I can relate to a lot of the things you say, and you are right, it is not easy to cut back on something when for you it's been the only comfort that you find eases the pain somewhat. I do it all the time , i eat crap, tons of crap! specially when i feel depressed or upset and it becomes a habit there have been periods of time when i was able to cut back on sugar and non healthy foods and i felt so much better, i surprised myself because when i stopped eating so much crap i didn't crave it as much.
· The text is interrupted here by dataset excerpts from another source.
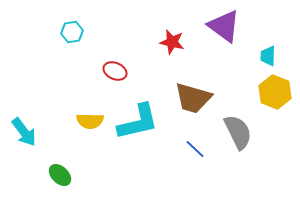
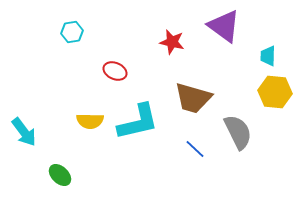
yellow hexagon: rotated 16 degrees counterclockwise
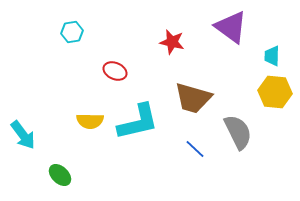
purple triangle: moved 7 px right, 1 px down
cyan trapezoid: moved 4 px right
cyan arrow: moved 1 px left, 3 px down
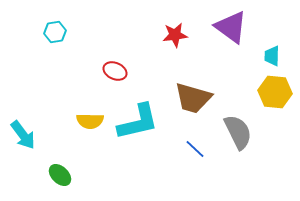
cyan hexagon: moved 17 px left
red star: moved 3 px right, 7 px up; rotated 20 degrees counterclockwise
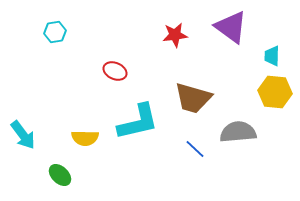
yellow semicircle: moved 5 px left, 17 px down
gray semicircle: rotated 69 degrees counterclockwise
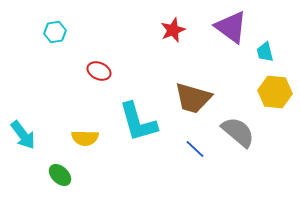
red star: moved 2 px left, 5 px up; rotated 15 degrees counterclockwise
cyan trapezoid: moved 7 px left, 4 px up; rotated 15 degrees counterclockwise
red ellipse: moved 16 px left
cyan L-shape: rotated 87 degrees clockwise
gray semicircle: rotated 45 degrees clockwise
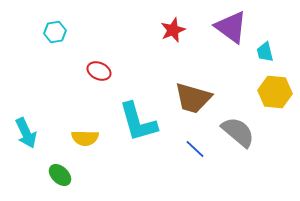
cyan arrow: moved 3 px right, 2 px up; rotated 12 degrees clockwise
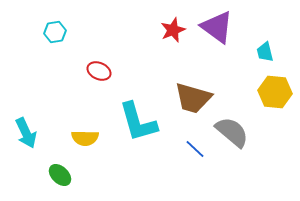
purple triangle: moved 14 px left
gray semicircle: moved 6 px left
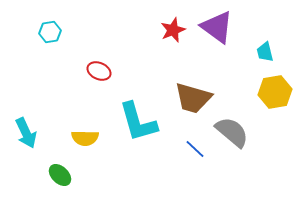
cyan hexagon: moved 5 px left
yellow hexagon: rotated 16 degrees counterclockwise
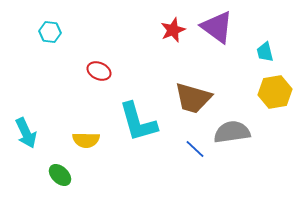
cyan hexagon: rotated 15 degrees clockwise
gray semicircle: rotated 48 degrees counterclockwise
yellow semicircle: moved 1 px right, 2 px down
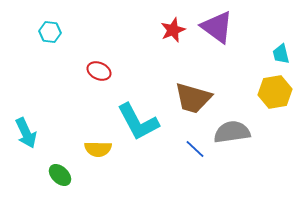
cyan trapezoid: moved 16 px right, 2 px down
cyan L-shape: rotated 12 degrees counterclockwise
yellow semicircle: moved 12 px right, 9 px down
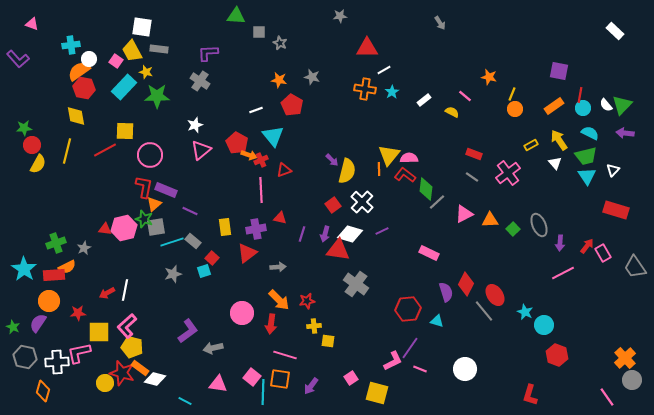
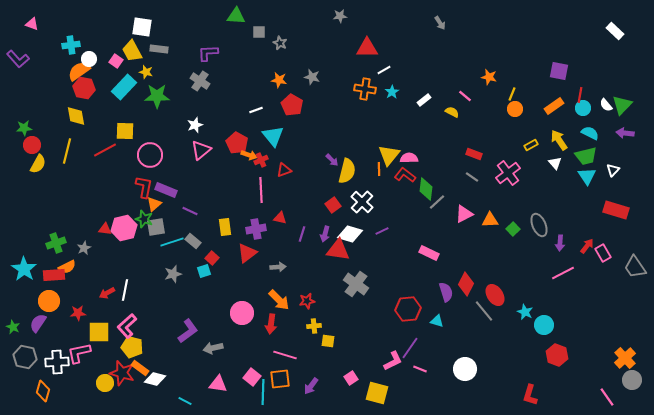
orange square at (280, 379): rotated 15 degrees counterclockwise
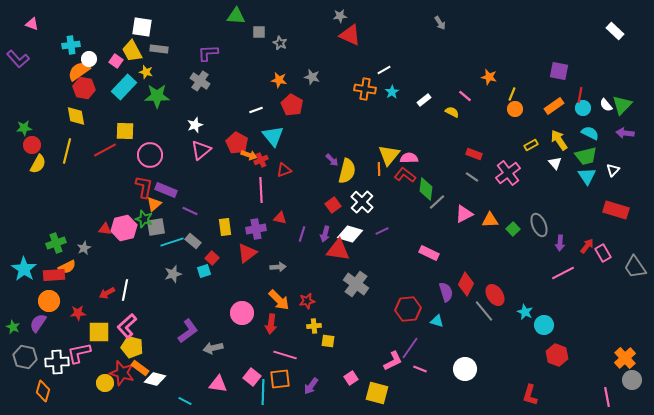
red triangle at (367, 48): moved 17 px left, 13 px up; rotated 25 degrees clockwise
pink line at (607, 397): rotated 24 degrees clockwise
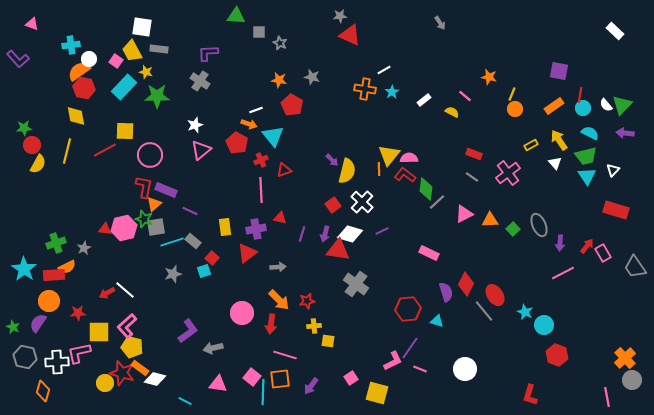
orange arrow at (249, 155): moved 31 px up
white line at (125, 290): rotated 60 degrees counterclockwise
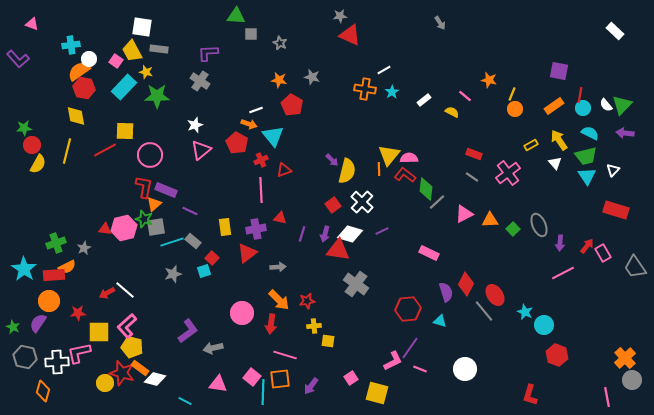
gray square at (259, 32): moved 8 px left, 2 px down
orange star at (489, 77): moved 3 px down
cyan triangle at (437, 321): moved 3 px right
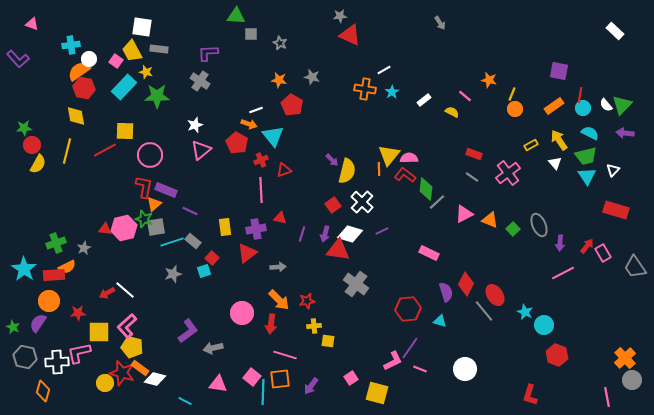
orange triangle at (490, 220): rotated 24 degrees clockwise
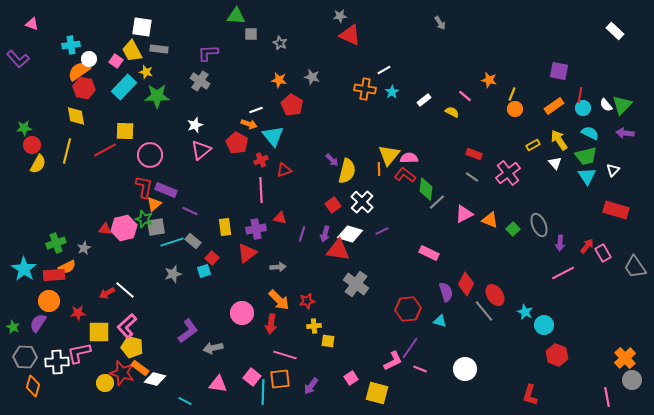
yellow rectangle at (531, 145): moved 2 px right
gray hexagon at (25, 357): rotated 10 degrees counterclockwise
orange diamond at (43, 391): moved 10 px left, 5 px up
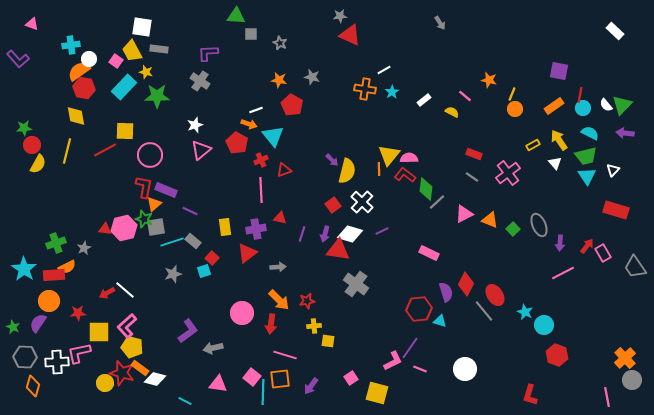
red hexagon at (408, 309): moved 11 px right
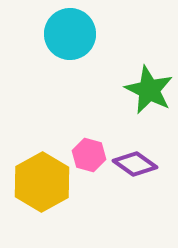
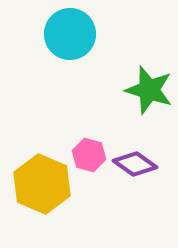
green star: rotated 9 degrees counterclockwise
yellow hexagon: moved 2 px down; rotated 8 degrees counterclockwise
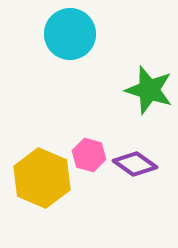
yellow hexagon: moved 6 px up
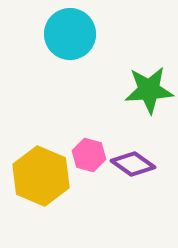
green star: rotated 21 degrees counterclockwise
purple diamond: moved 2 px left
yellow hexagon: moved 1 px left, 2 px up
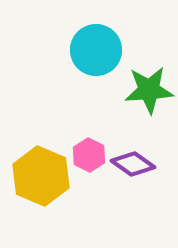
cyan circle: moved 26 px right, 16 px down
pink hexagon: rotated 12 degrees clockwise
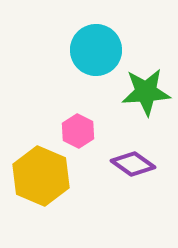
green star: moved 3 px left, 2 px down
pink hexagon: moved 11 px left, 24 px up
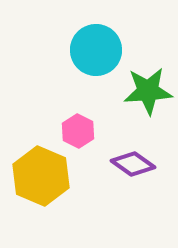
green star: moved 2 px right, 1 px up
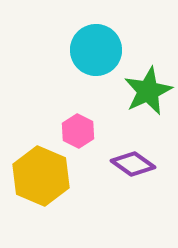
green star: rotated 21 degrees counterclockwise
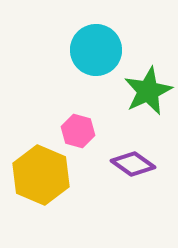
pink hexagon: rotated 12 degrees counterclockwise
yellow hexagon: moved 1 px up
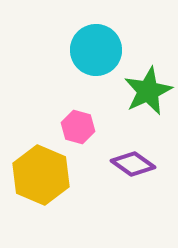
pink hexagon: moved 4 px up
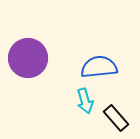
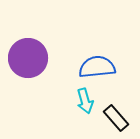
blue semicircle: moved 2 px left
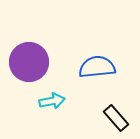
purple circle: moved 1 px right, 4 px down
cyan arrow: moved 33 px left; rotated 85 degrees counterclockwise
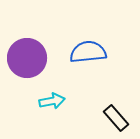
purple circle: moved 2 px left, 4 px up
blue semicircle: moved 9 px left, 15 px up
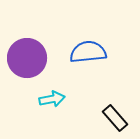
cyan arrow: moved 2 px up
black rectangle: moved 1 px left
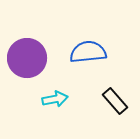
cyan arrow: moved 3 px right
black rectangle: moved 17 px up
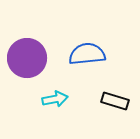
blue semicircle: moved 1 px left, 2 px down
black rectangle: rotated 32 degrees counterclockwise
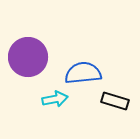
blue semicircle: moved 4 px left, 19 px down
purple circle: moved 1 px right, 1 px up
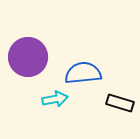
black rectangle: moved 5 px right, 2 px down
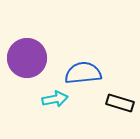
purple circle: moved 1 px left, 1 px down
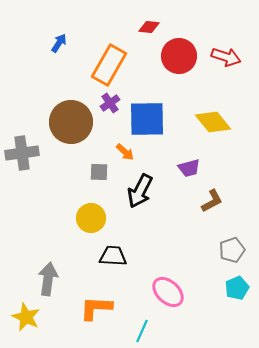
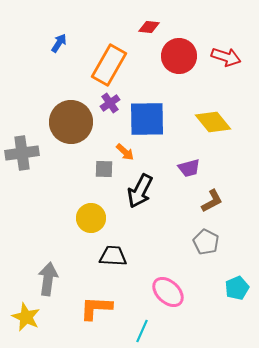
gray square: moved 5 px right, 3 px up
gray pentagon: moved 26 px left, 8 px up; rotated 25 degrees counterclockwise
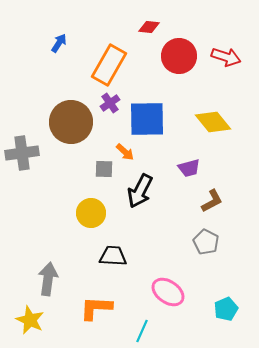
yellow circle: moved 5 px up
cyan pentagon: moved 11 px left, 21 px down
pink ellipse: rotated 8 degrees counterclockwise
yellow star: moved 4 px right, 3 px down
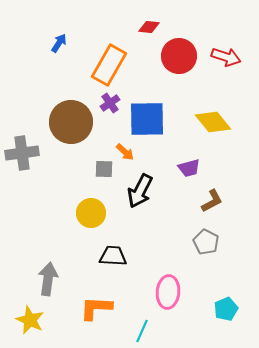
pink ellipse: rotated 60 degrees clockwise
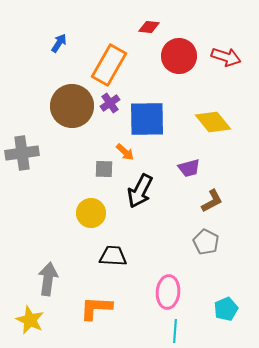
brown circle: moved 1 px right, 16 px up
cyan line: moved 33 px right; rotated 20 degrees counterclockwise
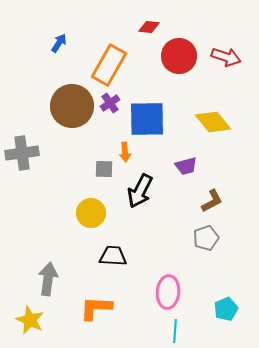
orange arrow: rotated 42 degrees clockwise
purple trapezoid: moved 3 px left, 2 px up
gray pentagon: moved 4 px up; rotated 25 degrees clockwise
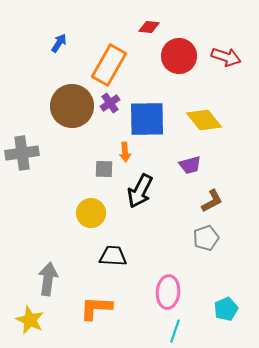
yellow diamond: moved 9 px left, 2 px up
purple trapezoid: moved 4 px right, 1 px up
cyan line: rotated 15 degrees clockwise
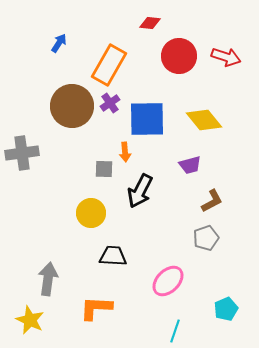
red diamond: moved 1 px right, 4 px up
pink ellipse: moved 11 px up; rotated 40 degrees clockwise
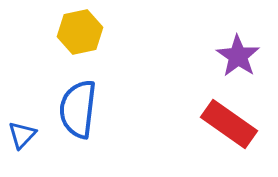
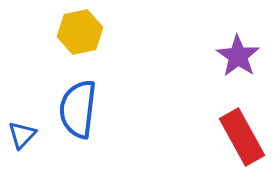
red rectangle: moved 13 px right, 13 px down; rotated 26 degrees clockwise
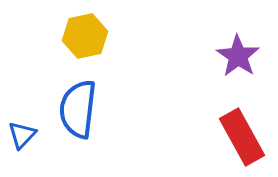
yellow hexagon: moved 5 px right, 4 px down
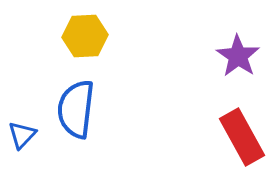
yellow hexagon: rotated 9 degrees clockwise
blue semicircle: moved 2 px left
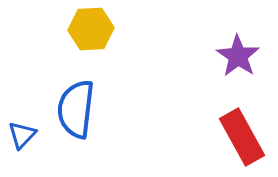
yellow hexagon: moved 6 px right, 7 px up
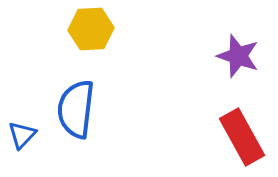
purple star: rotated 15 degrees counterclockwise
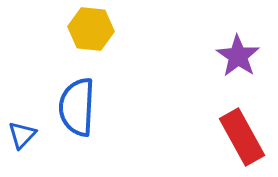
yellow hexagon: rotated 9 degrees clockwise
purple star: rotated 15 degrees clockwise
blue semicircle: moved 1 px right, 2 px up; rotated 4 degrees counterclockwise
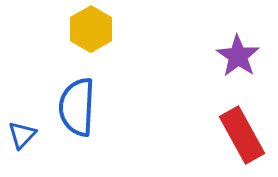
yellow hexagon: rotated 24 degrees clockwise
red rectangle: moved 2 px up
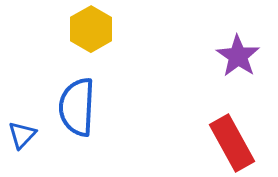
red rectangle: moved 10 px left, 8 px down
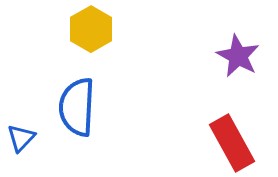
purple star: rotated 6 degrees counterclockwise
blue triangle: moved 1 px left, 3 px down
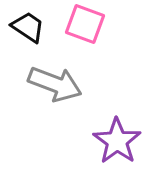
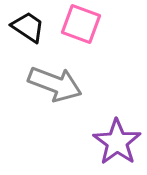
pink square: moved 4 px left
purple star: moved 1 px down
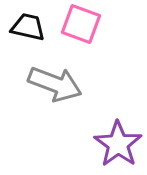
black trapezoid: rotated 21 degrees counterclockwise
purple star: moved 1 px right, 2 px down
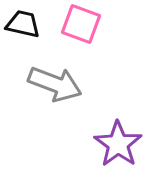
black trapezoid: moved 5 px left, 3 px up
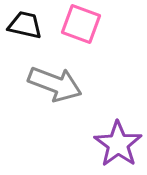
black trapezoid: moved 2 px right, 1 px down
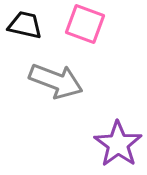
pink square: moved 4 px right
gray arrow: moved 1 px right, 3 px up
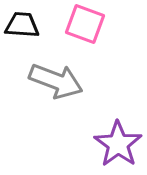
black trapezoid: moved 3 px left; rotated 9 degrees counterclockwise
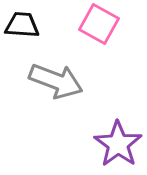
pink square: moved 14 px right; rotated 9 degrees clockwise
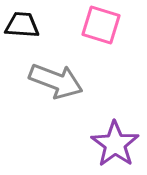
pink square: moved 2 px right, 1 px down; rotated 12 degrees counterclockwise
purple star: moved 3 px left
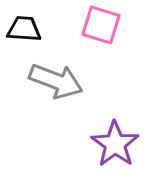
black trapezoid: moved 2 px right, 4 px down
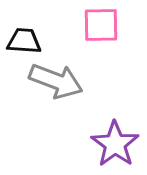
pink square: rotated 18 degrees counterclockwise
black trapezoid: moved 12 px down
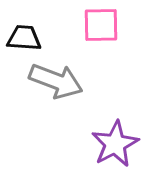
black trapezoid: moved 3 px up
purple star: rotated 9 degrees clockwise
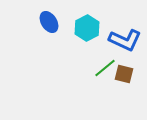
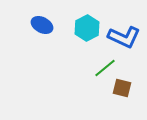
blue ellipse: moved 7 px left, 3 px down; rotated 30 degrees counterclockwise
blue L-shape: moved 1 px left, 3 px up
brown square: moved 2 px left, 14 px down
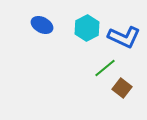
brown square: rotated 24 degrees clockwise
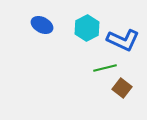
blue L-shape: moved 1 px left, 3 px down
green line: rotated 25 degrees clockwise
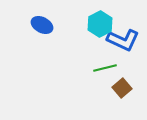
cyan hexagon: moved 13 px right, 4 px up
brown square: rotated 12 degrees clockwise
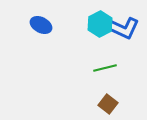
blue ellipse: moved 1 px left
blue L-shape: moved 12 px up
brown square: moved 14 px left, 16 px down; rotated 12 degrees counterclockwise
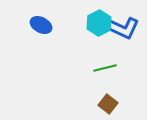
cyan hexagon: moved 1 px left, 1 px up
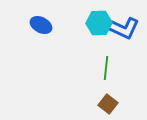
cyan hexagon: rotated 25 degrees clockwise
green line: moved 1 px right; rotated 70 degrees counterclockwise
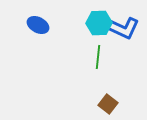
blue ellipse: moved 3 px left
green line: moved 8 px left, 11 px up
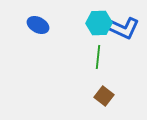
brown square: moved 4 px left, 8 px up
In a way i was punishing myself, i was tyring to kill myself eating things that are bad for me. But you know ? i had to come to a point when i had to make the decision of trying to fight and love myself a little bit. And until this day i struggle with many things and i have a very self destructive personality but i keep trying. The key is not to give up i guess. I have the hope that someday everything will come to me and suddenly i can deal with things that are bothering better. Keep trying and don't give up there will be days that will be bad there will be days that will be good but remember to be thankful for each day, why? well because you're still here and that makes you brave believe or not, it means that even though your life is not going how you want it to go you still have another day you have another chance to try it again…
Welcome to DT,
Hugs,
Crudelia
thank you guys your comments are really helpful its such a good feeling for me to be able to write something and put my true feelings with out judgement its just such a good change.